Monitoring indicated a peak of 457 processes and a maximum thread count of 32,616, which did not exceed the ulimit -u value.

Further investigation of kernel parameters revealed relevant PID‑related settings:

kernel.core_uses_pid = 1 (affects core dump naming, not the issue)

kernel.ns_last_pid = 23068 (last allocated PID)

kernel.pid_max = 32768 (maximum PID value)

user.max_pid_namespaces = 253093 (max PID namespaces per user)

kernel.cad_pid = 1 (reboot signal, unrelated)

Checking kernel.pid_max:

$ sysctl -a | grep pid_max
kernel.pid_max = 32768

Analysis of source code showed the default and limits for pid_max and threads-max:

int pid_max = PID_MAX_DEFAULT;
#define RESERVED_PIDS 300
int pid_max_min = RESERVED_PIDS + 1;
int pid_max_max = PID_MAX_LIMIT;

For kernel.threads-max, the kernel calculates the value based on total RAM pages, ensuring thread structures consume only a small portion of memory.
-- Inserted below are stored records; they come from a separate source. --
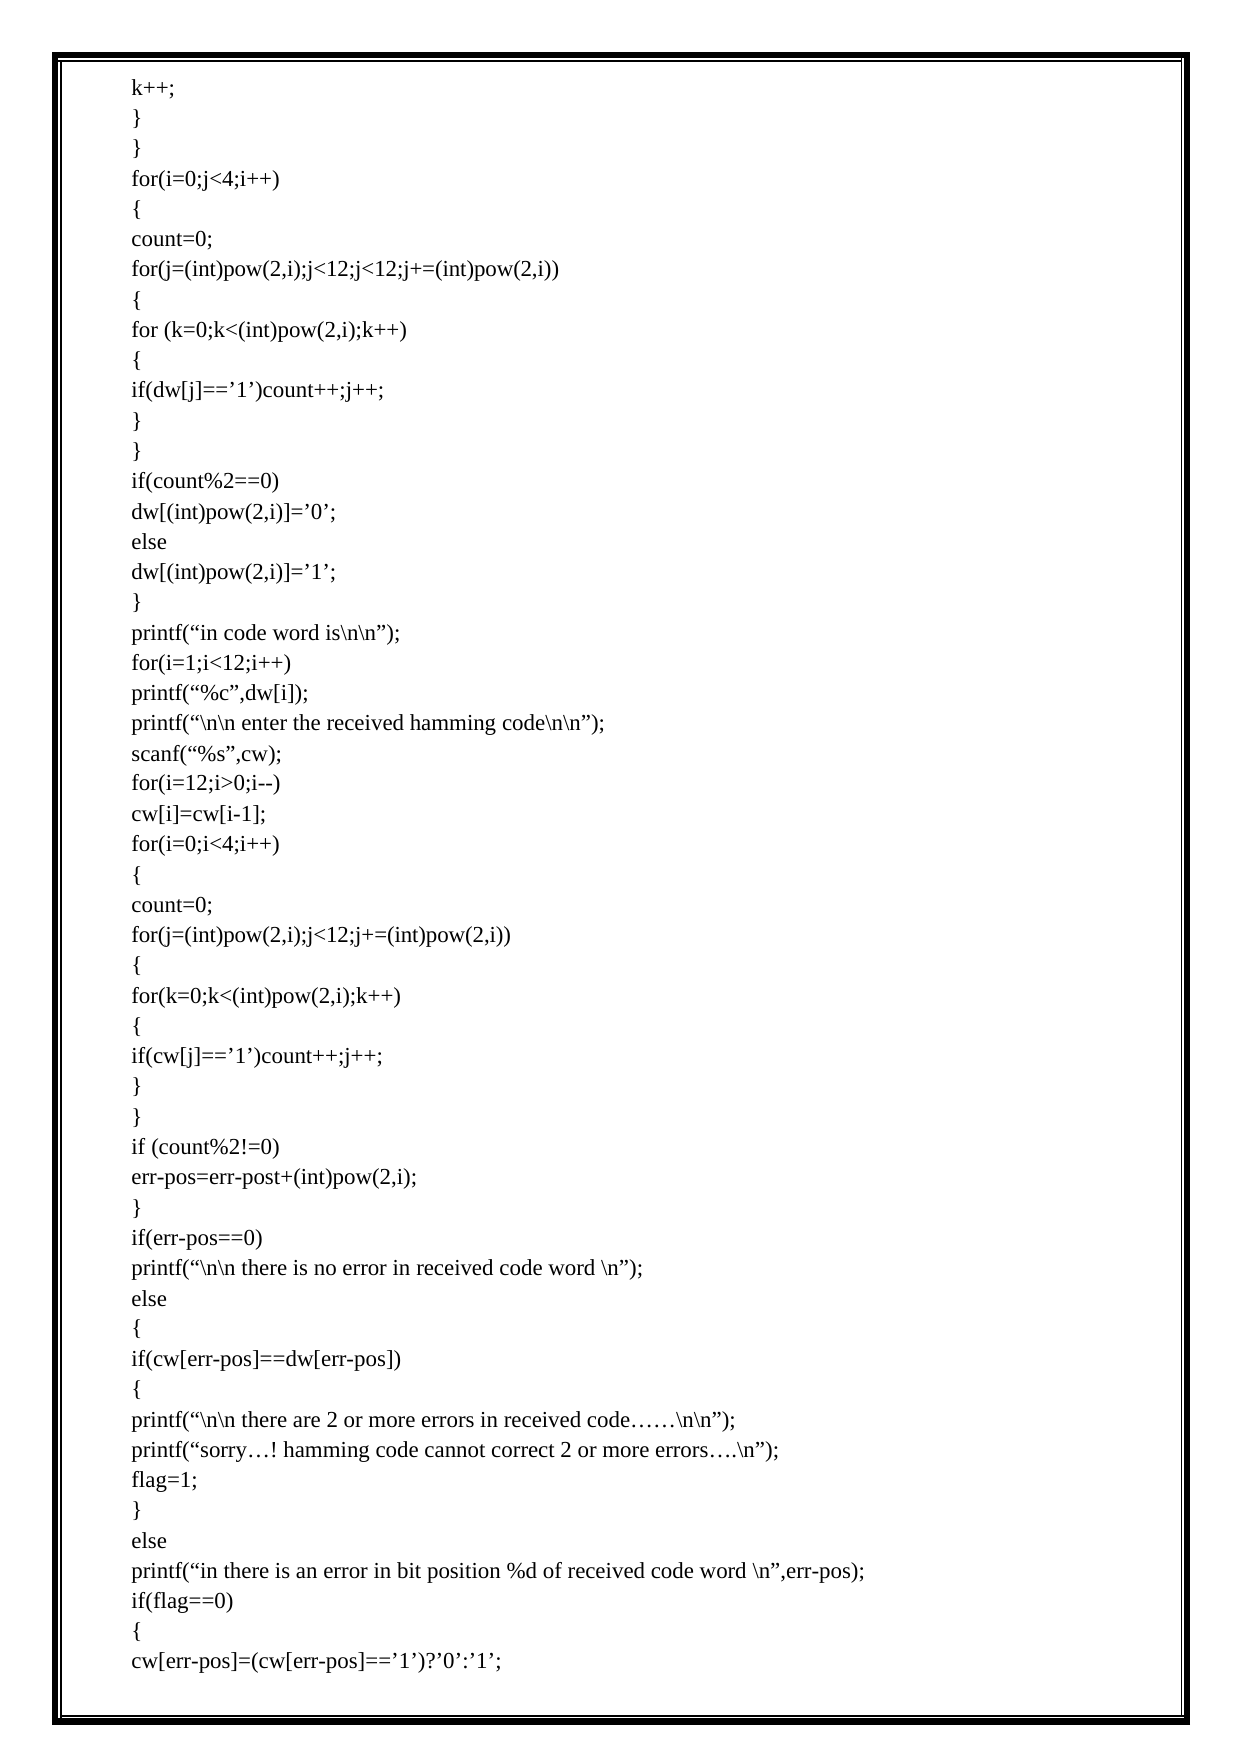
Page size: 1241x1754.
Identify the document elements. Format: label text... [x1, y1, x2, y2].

text printf(“in there is an error in bit position %d of received code word \n”,err-pos); if(flag==0) [131, 1557, 868, 1614]
text } [131, 437, 1181, 464]
text for (k=0;k<(int)pow(2,i);k++) [131, 316, 1181, 342]
text } [131, 104, 1181, 130]
text printf(“in code word is\n\n”); for(i=1;i<12;i++) printf(“%c”,dw[i]); [131, 619, 403, 706]
text cw[i]=cw[i-1]; for(i=0;i<4;i++) [131, 800, 282, 857]
text printf(“\n\n there are 2 or more errors in received code……\n\n”); printf(“sorry…! hamming code cannot correct 2 or more errors….\n”); flag=1; [131, 1406, 782, 1493]
text else [131, 1527, 1181, 1553]
text { [131, 1375, 1181, 1402]
text printf(“\n\n there is no error in received code word \n”); else [131, 1254, 646, 1311]
text for(k=0;k<(int)pow(2,i);k++) [131, 982, 1181, 1008]
text for(i=0;j<4;i++) [131, 165, 1181, 191]
text if(count%2==0) dw[(int)pow(2,i)]=’0’; else dw[(int)pow(2,i)]=’1’; [131, 468, 370, 584]
text { [131, 195, 1181, 221]
text if (count%2!=0) [131, 1133, 1181, 1159]
text { [131, 1012, 1181, 1038]
text { [131, 1315, 1181, 1341]
text if(err-pos==0) [131, 1224, 1181, 1250]
text } [131, 1496, 1181, 1523]
text } [131, 588, 1181, 615]
text count=0; for(j=(int)pow(2,i);j<12;j<12;j+=(int)pow(2,i)) [131, 225, 586, 282]
text if(cw[err-pos]==dw[err-pos]) [131, 1345, 1181, 1371]
text { [131, 861, 1181, 887]
text cw[err-pos]=(cw[err-pos]==’1’)?’0’:’1’; [131, 1648, 1181, 1674]
text } [131, 134, 1181, 161]
text if(dw[j]==’1’)count++;j++; [131, 377, 1181, 403]
text { [131, 346, 1181, 373]
text printf(“\n\n enter the received hamming code\n\n”); scanf(“%s”,cw); [131, 709, 608, 766]
text { [131, 1617, 1181, 1644]
text } [131, 1072, 1181, 1099]
text } [131, 407, 1181, 433]
text err-pos=err-post+(int)pow(2,i); [131, 1163, 1181, 1190]
text k++; [131, 74, 1181, 100]
text { [131, 951, 1181, 977]
text count=0; for(j=(int)pow(2,i);j<12;j+=(int)pow(2,i)) [131, 891, 542, 947]
text } [131, 1103, 1181, 1129]
text } [131, 1194, 1181, 1220]
text for(i=12;i>0;i--) [131, 770, 1181, 796]
text if(cw[j]==’1’)count++;j++; [131, 1042, 1181, 1068]
text { [131, 286, 1181, 312]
static void set_max_threads(unsigned int max_threads_suggested) {
    u64 threads;
    unsigned long nr_pages = totalram_pages();
    if (fls64(nr_pages) + fls64(PAGE_SIZE) > 64)
        threads = MAX_THREADS;
    else
        threads = div64_u64((u64)nr_pages * (u64)PAGE_SIZE,
                            (u64)THREAD_SIZE * 8U);
    if (threads > max_threads_suggested)
        threads = max_threads_suggested;
    max_threads = clamp_t(u64, threads, MIN_THREADS, MAX_THREADS);
}

The constant FUTEX_TID_MASK (0x3fffffff) bounds kernel.threads-max.

#define FUTEX_TID_MASK 0x3fffffff

The vm.max_map_count parameter limits the number of VMA (virtual memory area) mappings per process, defaulting to 65,530.

# cat /proc/sys/vm/max_map_count
65530

Configuration Recommendations

Parameter Boundaries

Parameter Name

Scope

kernel.pid_max

System‑wide limit

kernel.threads-max

System‑wide limit

vm.max_map_count

Process‑level limit

/etc/security/limits.conf

User‑level limit

Summary Recommendations

Adjust kernel.pid_max when a node runs many containers or high‑concurrency workloads to avoid “Resource temporarily unavailable” errors.

Leave kernel.threads-max at its kernel‑calculated value; manually increasing it may cause memory exhaustion.

Tune vm.max_map_count only after performance testing; setting it too high can increase memory overhead.

Ensure user‑level limits in limits.conf do not exceed the global kernel limits.

Linux does not impose per‑CPU thread creation limits; memory availability is the primary constraint.